GW明け東南アジア旅行の下痢対策

GW明けの東南アジア旅行で下痢が多い理由

5月のゴールデンウィーク明けは、東南アジアへの旅行客が増えます。同時に「旅行者下痢症(Traveler's Diarrhea)」の報告も急増する時期です。
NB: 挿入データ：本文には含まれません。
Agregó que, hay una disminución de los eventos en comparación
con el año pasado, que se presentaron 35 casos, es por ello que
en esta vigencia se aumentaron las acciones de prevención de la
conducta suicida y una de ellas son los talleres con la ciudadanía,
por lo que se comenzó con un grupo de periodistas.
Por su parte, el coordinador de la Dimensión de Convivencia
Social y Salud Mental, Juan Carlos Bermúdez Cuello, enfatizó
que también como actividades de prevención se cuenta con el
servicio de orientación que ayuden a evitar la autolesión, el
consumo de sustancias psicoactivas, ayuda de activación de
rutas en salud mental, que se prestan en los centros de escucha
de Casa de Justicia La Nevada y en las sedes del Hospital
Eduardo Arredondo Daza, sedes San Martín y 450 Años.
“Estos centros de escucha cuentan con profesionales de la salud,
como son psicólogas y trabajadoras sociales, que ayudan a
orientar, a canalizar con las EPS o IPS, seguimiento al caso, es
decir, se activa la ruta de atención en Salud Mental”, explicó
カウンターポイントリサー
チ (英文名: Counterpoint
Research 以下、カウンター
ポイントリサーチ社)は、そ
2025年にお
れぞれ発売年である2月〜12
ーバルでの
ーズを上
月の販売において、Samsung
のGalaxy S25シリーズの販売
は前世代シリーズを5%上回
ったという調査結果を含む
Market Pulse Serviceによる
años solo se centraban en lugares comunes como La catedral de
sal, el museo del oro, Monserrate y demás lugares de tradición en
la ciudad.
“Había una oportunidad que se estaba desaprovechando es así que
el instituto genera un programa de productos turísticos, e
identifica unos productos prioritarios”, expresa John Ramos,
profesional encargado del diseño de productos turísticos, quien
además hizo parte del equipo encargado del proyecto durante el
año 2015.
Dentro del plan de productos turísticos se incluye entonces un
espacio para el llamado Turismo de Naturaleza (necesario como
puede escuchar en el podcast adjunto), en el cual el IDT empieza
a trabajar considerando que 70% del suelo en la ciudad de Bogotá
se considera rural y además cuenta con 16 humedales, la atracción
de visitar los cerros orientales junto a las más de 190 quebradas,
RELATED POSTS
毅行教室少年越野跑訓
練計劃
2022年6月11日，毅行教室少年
特にタイ、ベトナム、フィリピンなど東南アジア各国では、この季節に注意が必要です。

なぜGW明けに下痢が多いのか

  • 気温上昇:5月は気温が30℃を超え、食中毒菌の増殖が活発
  • 多くの観光客:人口密集地の飲食店では衛生管理が追いつかない
  • 体調調整不足:移動疲労とGW中の生活リズムの乱れ
  • 水質・食事の急激な変化:腸内細菌叢がリセットされるまで1〜2週間

出発前にやっておくべき3つのこと

1. 医師に相談して下痢止めを処方してもらう

一般的な旅行下痢症では、ロペラミド(イモジウムなど)次硝酸ビスマスが有効です。ただし:

種類 特徴 注意点
ロペラミド 腸蠕動を抑制、素早い効果 細菌感染性では使用避ける場合あり
次硝酸ビスマス 抗菌・制酸作用併有 歯が黒くなる(一時的)
整腸剤 予防的に使用可能 症状改善に時間がかかることも

医師の指示を受けて「予防的」に持参するのが現地でも心強いです。

2. 「パック入り整腸剤」を複数個用意

市販の整腸剤(ビオフェルミンなど)は、現地の環境変化に対応する腸内菌叢を整えるのに有用です。1日1〜3包、毎日服用する習慣をつけることで、下痢発症率を低減できます。

3. 水分補給用の「経口補水塩(ORS)**を持参

下痢になった際、単なる水よりも電解質配合の補水液が重要です。スティック型の経口補水塩(OS-1など)をいくつか持参すれば、現地で急に下痢になった際も対応できます。


渡航先での予防戦略

飲食面での実践的対策

  • 氷は避ける:水道水から作られた氷は避け、瓶詰めやペットボトルの飲料を選ぶ
  • 加熱調理済みの食事:刺身・サラダなど生ものは最初の1週間は控える
  • 屋台は慎重に:高温調理されている食事なら比較的安全
  • 歯磨きもミネラルウォーターで:細かい配慮が下痢予防につながる

常備薬の使い分け

軽い軟便程度→整腸剤または何もしない(自然治癒を待つ)

水様便が続く→経口補水塩で水分電解質補給が最優先。ロペラミドは医師判断で

発熱+下痢→現地医療機関の受診推奨。細菌性・ウイルス性の可能性が高い


薬剤師メモ: 旅行下痢症の80%は「自然治癒」します。むしろ下痢止めで無理に止めると、病原体の排出が遅れることも。大切なのは「脱水を防ぐこと」と「無理をしないこと」です。症状が3日以上続く場合、特に血便がある場合は迷わず医療機関を受診してください。


帰国後の注意

下痢が治ったように見えても、腸内菌叢が正常化するまで1〜2週間かかります。帰国後も整腸剤を継続服用し、消化の良い食事を心がけることをお勧めします。